Risks and Retaliation
Zeno contends that her organization’s nonunion status is vital to its survival. Queens Defenders’ current contract with the Mayor’s Office expires in June, and the groups must periodically rebid to retain the work.
“We were put into existence as an alternate provider to the Legal Aid Society so that if Legal Aid went on strike, the system wouldn’t shut down,” she told New York Focus. She also described her group’s role as a deterrent against labor unrest: “There’s a reason why in the last 25 years, Legal Aid hasn’t gone on strike. That reason is because we exist.”
“They’re young, and they’re impressionable, they sort of go along with the mob mentality,” Zeno said of some union supporters among her staff. “They have to be realistic.
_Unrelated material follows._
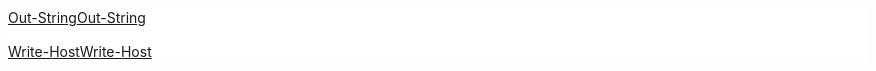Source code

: [<span data-ttu-id="a4612-165">Out-String</span><span class="sxs-lookup"><span data-stu-id="a4612-165">Out-String</span></span>](../Microsoft.PowerShell.Utility/Out-String.md)

[<span data-ttu-id="a4612-166">Write-Host</span><span class="sxs-lookup"><span data-stu-id="a4612-166">Write-Host</span></span>](../Microsoft.PowerShell.Utility/Write-Host.md)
I mean, this is a business.”
In the meeting, Zeno told employees: “There is something that you’re risking if you vote for this union, and it would be catastrophic … and that is our relationship with the city, with our funders.”
Ethan Felder, a Queens union lawyer and Democratic district leader, said it is unlikely that unionization would put Queens Defenders’ contract at risk. “I don’t think that the City of New York would retaliate against workers for choosing to have a union represent them,” he said.
“That may have happened in the Giuliani era, but these are not the Giuliani times anymore when it comes to unions and labor in this town. We don’t have nearly the level of hostility towards workers and labor unions now that we did then.”